MySQL error 1151 occurs when the number of background INSERT DELAYED threads exceeds the configured limit. This legacy feature is deprecated in modern MySQL versions and typically requires adjusting max_delayed_threads or refactoring to use regular inserts.
MySQL Error 1151 (ER_TOO_MANY_DELAYED_THREADS) indicates that the database has reached its maximum limit for concurrent INSERT DELAYED handler threads. INSERT DELAYED is a MySQL feature that allows INSERT statements to be queued and executed in the background, improving application responsiveness during high-traffic scenarios. When too many delayed insert operations are queued simultaneously, MySQL refuses new delayed insert requests to prevent resource exhaustion. This error signals that your delayed insert workload exceeds the configured thread capacity.
Before adjusting configurations, verify whether your MySQL version still supports INSERT DELAYED. In MySQL 8.0+, the DELAYED keyword is deprecated and ignored—the server treats DELAYED inserts as regular inserts.

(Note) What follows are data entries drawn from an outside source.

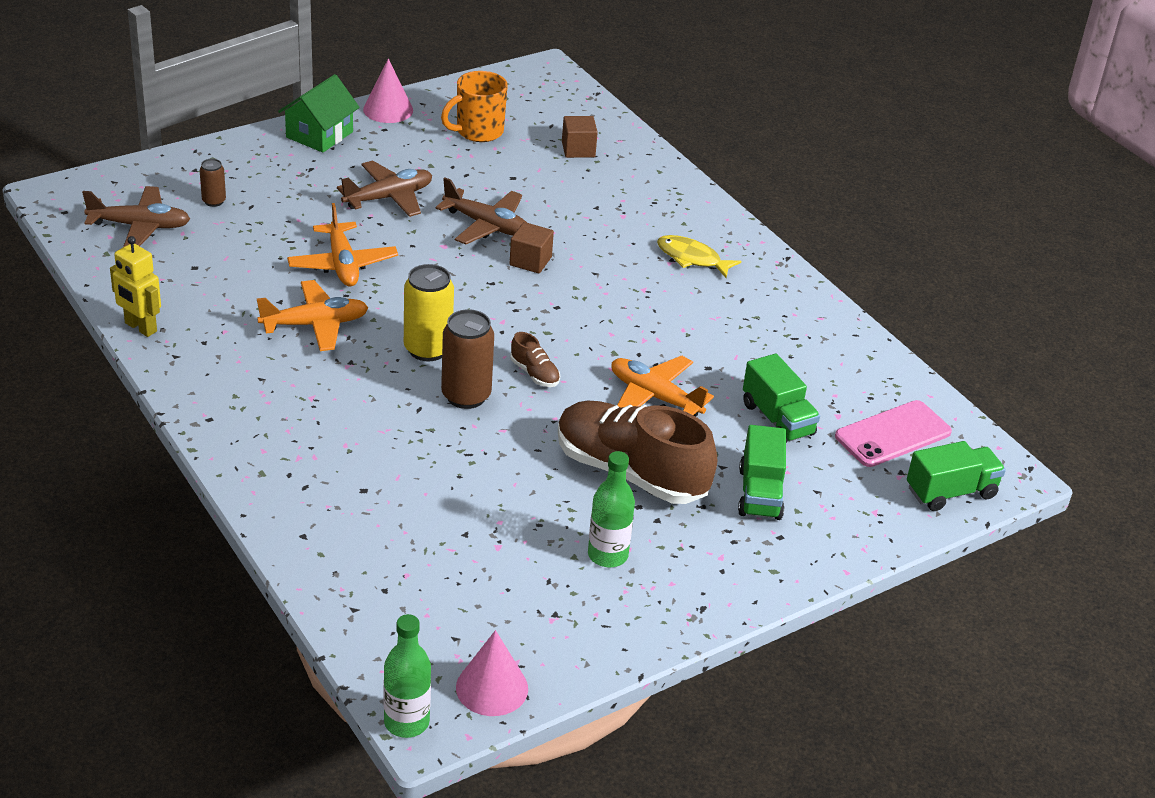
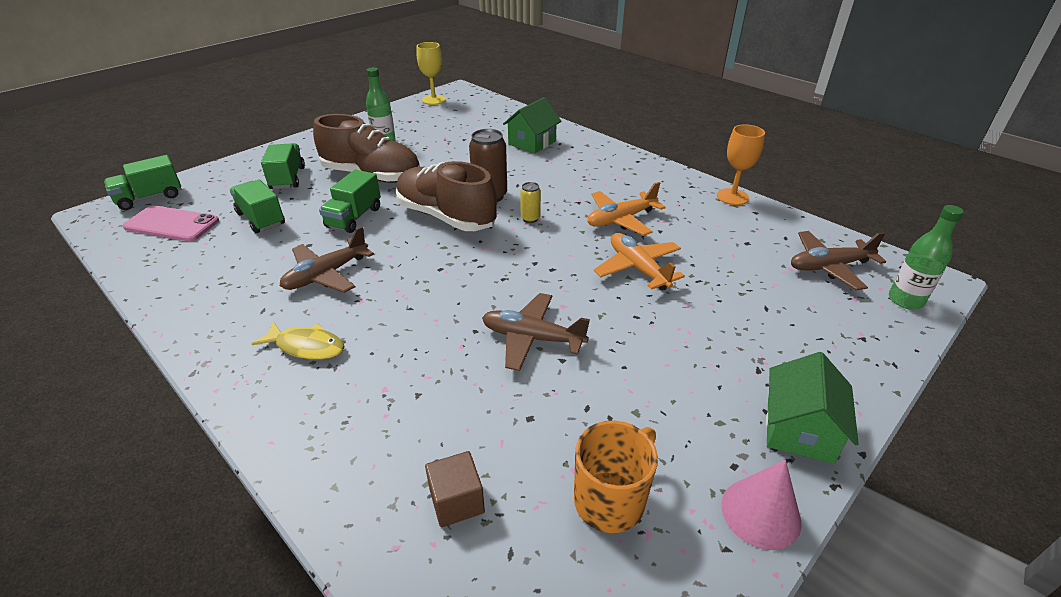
camera: 170 degrees right, 0 degrees up
(140, 327) = (732, 197): yellow robot -> orange goblet
(214, 201) = (803, 305): brown can -> none
(351, 498) = (532, 142): none -> green house
(388, 198) = (649, 350): brown plane -> brown plane (326, 275)
(406, 722) = (466, 89): green bottle -> green bottle (905, 300)
(427, 349) = (530, 218): yellow can -> yellow can, size x0.54
(492, 688) = (433, 100): pink cone -> yellow goblet
(530, 261) = (475, 307): brown cube -> none
(534, 374) = (446, 217): brown shoe -> brown shoe, size x2.44
(655, 397) = (354, 217): orange plane -> green truck
(893, 434) = (172, 224): pink phone -> pink phone turned 60 degrees clockwise

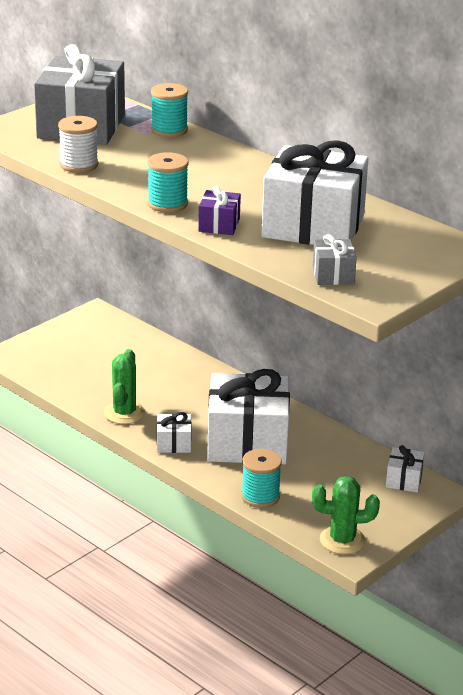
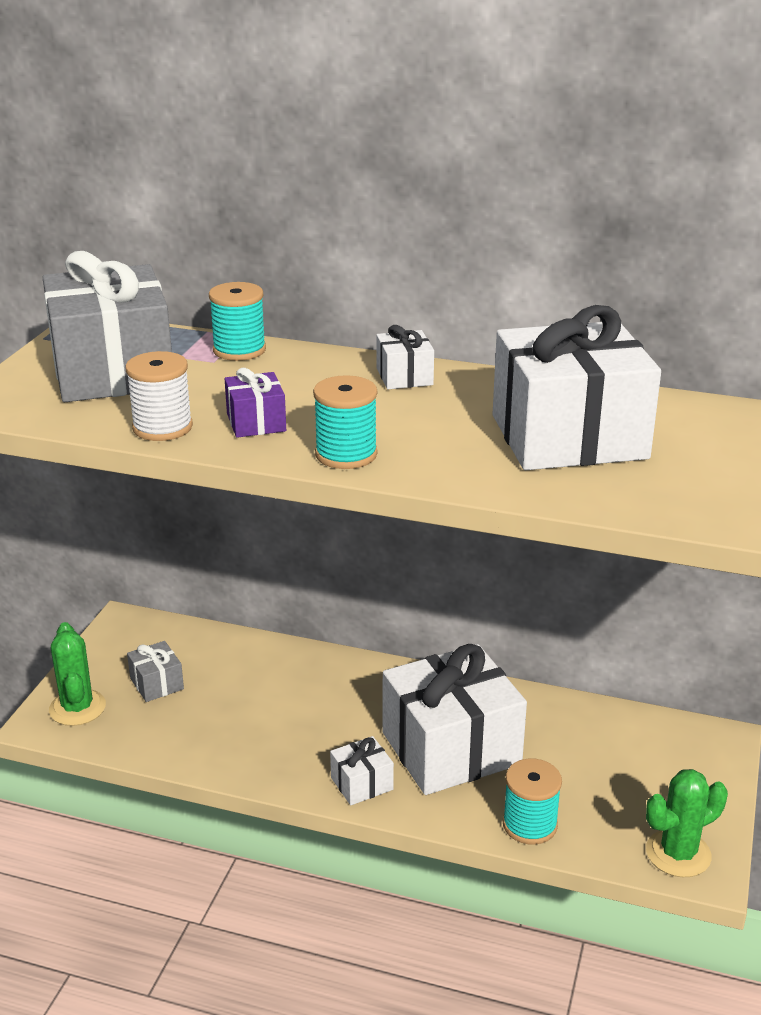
camera: 25 degrees left, 0 degrees up
(124, 413) = (264, 759): green cactus -> green cactus (77, 708)
(219, 225) = (449, 467): purple gift -> purple gift (256, 422)
(333, 275) = (677, 501): grey gift -> grey gift (156, 684)
(404, 480) = (670, 736): white gift -> white gift (404, 376)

SELECT VERSION();If you are using MySQL 8.0 or later, consider refactoring your application to remove INSERT DELAYED entirely.

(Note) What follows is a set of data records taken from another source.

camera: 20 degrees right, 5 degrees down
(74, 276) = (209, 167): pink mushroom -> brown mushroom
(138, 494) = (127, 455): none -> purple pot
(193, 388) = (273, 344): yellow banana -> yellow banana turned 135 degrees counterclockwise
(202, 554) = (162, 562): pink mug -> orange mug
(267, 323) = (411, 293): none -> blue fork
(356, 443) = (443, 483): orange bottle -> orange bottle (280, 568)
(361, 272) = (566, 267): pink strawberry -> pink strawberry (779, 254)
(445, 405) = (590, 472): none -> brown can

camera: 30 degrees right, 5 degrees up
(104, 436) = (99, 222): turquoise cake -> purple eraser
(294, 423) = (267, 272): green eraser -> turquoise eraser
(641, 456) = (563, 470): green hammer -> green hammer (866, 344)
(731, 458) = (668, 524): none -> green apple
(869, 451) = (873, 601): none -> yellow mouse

Connect to your MySQL instance and check the current number of active delayed insert threads and the configured limit:
SHOW STATUS LIKE "Delayed_writes";
SHOW STATUS LIKE "Delayed_insert_threads";
SHOW VARIABLES LIKE "max_delayed_threads";This shows you how many delayed threads are currently in use and the maximum allowed. If the current count is at or near the max_delayed_threads limit, you have found the bottleneck.
If you are still using a MySQL version that supports INSERT DELAYED (5.1 through 5.7), you can temporarily increase the max_delayed_threads limit. Add or modify the following in your MySQL configuration file (my.cnf or my.ini):
[mysqld]
max_delayed_threads = 50Then restart the MySQL service:
sudo systemctl restart mysql
# or on some systems:
sudo service mysql restartMonitor the impact with:
SHOW STATUS LIKE "Delayed_insert_threads";Note: Be cautious about setting this too high, as each thread consumes server memory and resources.

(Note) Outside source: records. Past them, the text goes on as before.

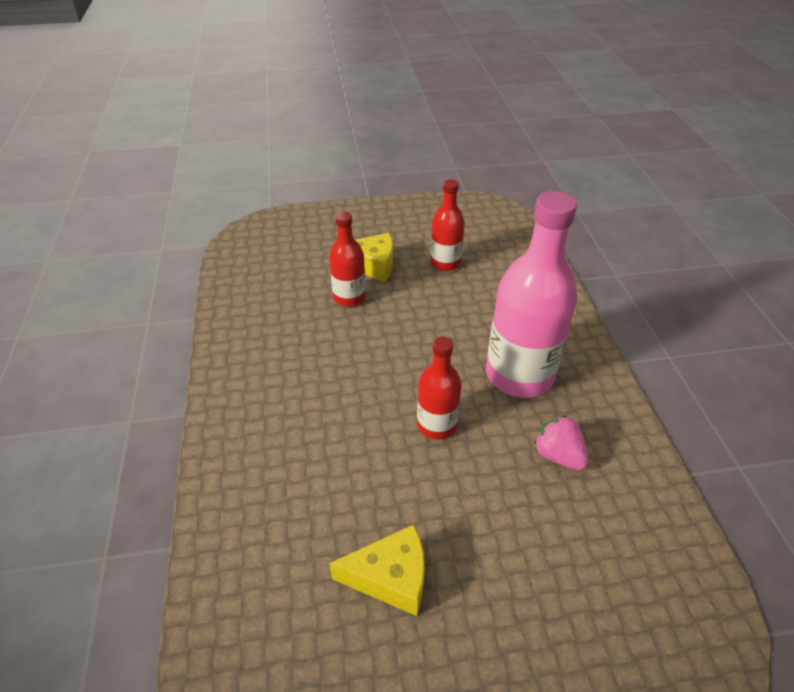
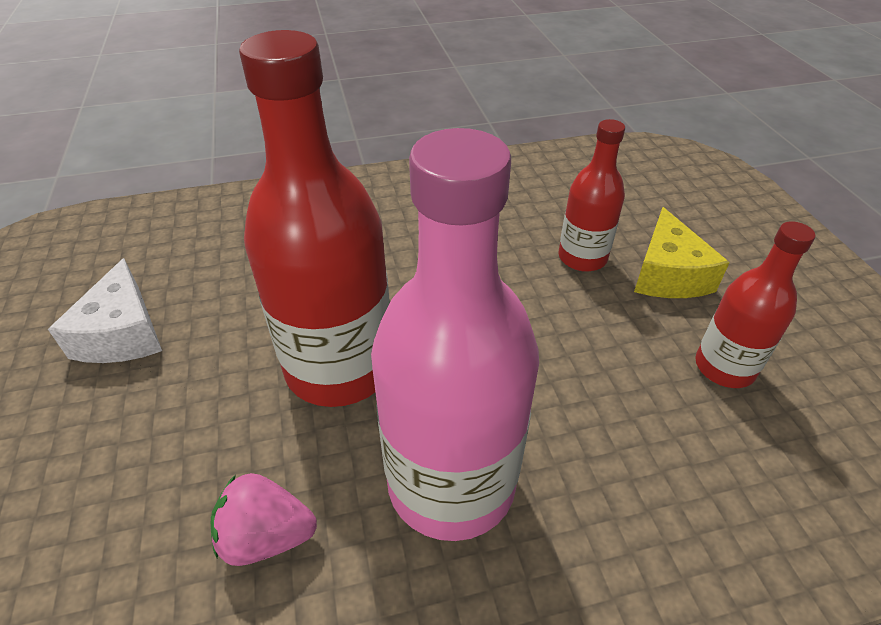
camera: 85 degrees right, 0 degrees up
(391, 577) = (122, 333): yellow cheese -> white cheese
(436, 425) = (340, 367): red bottle -> red bottle, size x1.85
(558, 455) = (266, 537): pink strawberry -> pink strawberry turned 135 degrees counterclockwise

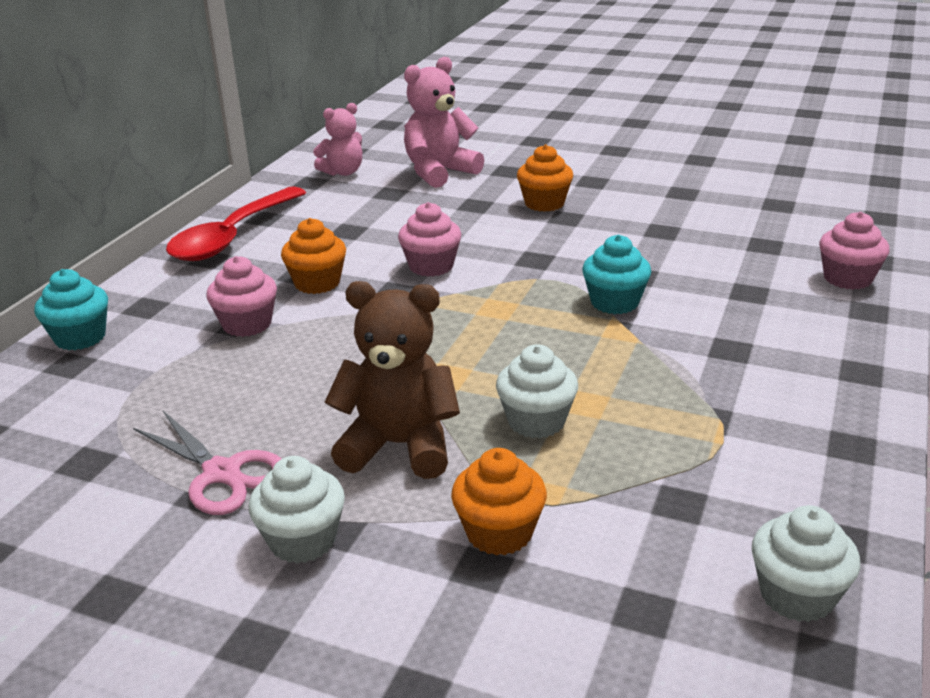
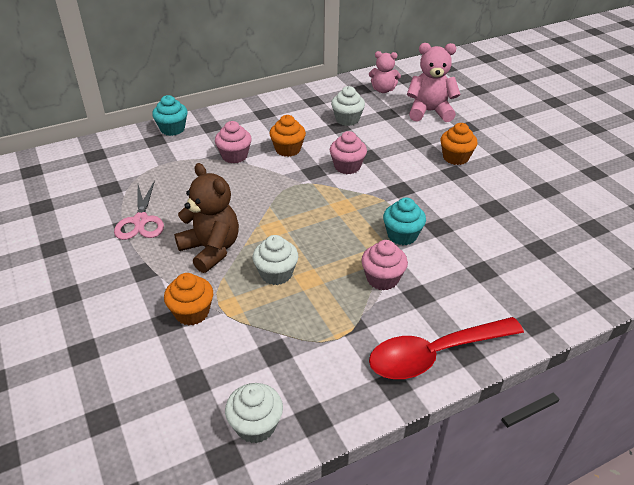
camera: 40 degrees right, 10 degrees up
(232, 236) = (287, 105): red spoon -> red spoon (434, 354)
(302, 540) = (128, 267): white cupcake -> white cupcake (347, 119)
(847, 278) = (555, 296): pink cupcake -> pink cupcake (382, 279)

The long-term solution is to eliminate INSERT DELAYED from your application code. Convert delayed insert calls to regular, non-delayed inserts:
Before (INSERT DELAYED):
INSERT DELAYED INTO logs (user_id, action, timestamp)
VALUES (123, "login", NOW());After (Regular INSERT):
INSERT INTO logs (user_id, action, timestamp)
VALUES (123, "login", NOW());If you need non-blocking inserts for performance, consider these alternatives:
- Use connection pooling to handle concurrent requests efficiently
- Implement a message queue (Redis, RabbitMQ) for async logging
- Batch multiple inserts into a single transaction
- Use prepared statements to reduce overhead
For MySQL versions prior to 8.0, you can fine-tune related parameters to handle delayed inserts more efficiently:
[mysqld]
delayed_insert_limit = 200 # Rows processed before checking for SELECT statements
delayed_insert_timeout = 600 # Seconds before idle thread terminates
delayed_queue_size = 2000 # Per-table queue size limitThese parameters help the server batch delayed operations more efficiently:
- Higher delayed_insert_limit allows more rows to be processed in one batch
- Higher delayed_insert_timeout keeps threads alive longer if traffic is intermittent
- Higher delayed_queue_size allows more rows to be queued per table
After making changes, restart MySQL and monitor performance.
Set up monitoring to track delayed insert performance and ensure the error does not reoccur:
-- Check delayed insert statistics
SHOW STATUS LIKE "Delayed%";
-- Monitor in real-time (run periodically)
WATCH -n 1 "mysql -e \"SHOW STATUS LIKE 'Delayed%';\"";Key metrics to track:
- Delayed_writes: Total number of INSERT DELAYED statements executed
- Delayed_insert_threads: Current active delayed insert threads
- Delayed_errors: Failed delayed insert operations
If thread count approaches your configured limit again, you need further optimization or a migration strategy.
INSERT DELAYED is a deprecated MySQL feature that was removed in version 8.0. If you encounter this error on MySQL 8.0+, your application is still attempting to use DELAYED inserts, but MySQL silently converts them to regular inserts and generates a deprecation warning (ER_WARN_LEGACY_SYNTAX_CONVERTED). For production systems, the best approach is to migrate away from DELAYED inserts entirely using async message queues or batch inserts. INSERT DELAYED only works with MyISAM, MEMORY, ARCHIVE, and BLACKHOLE table types—modern applications should use InnoDB instead. If you are on an older MySQL version (5.7 or earlier) and cannot immediately refactor, increasing max_delayed_threads provides temporary relief, but plan a migration to regular or asynchronous inserts as a long-term solution.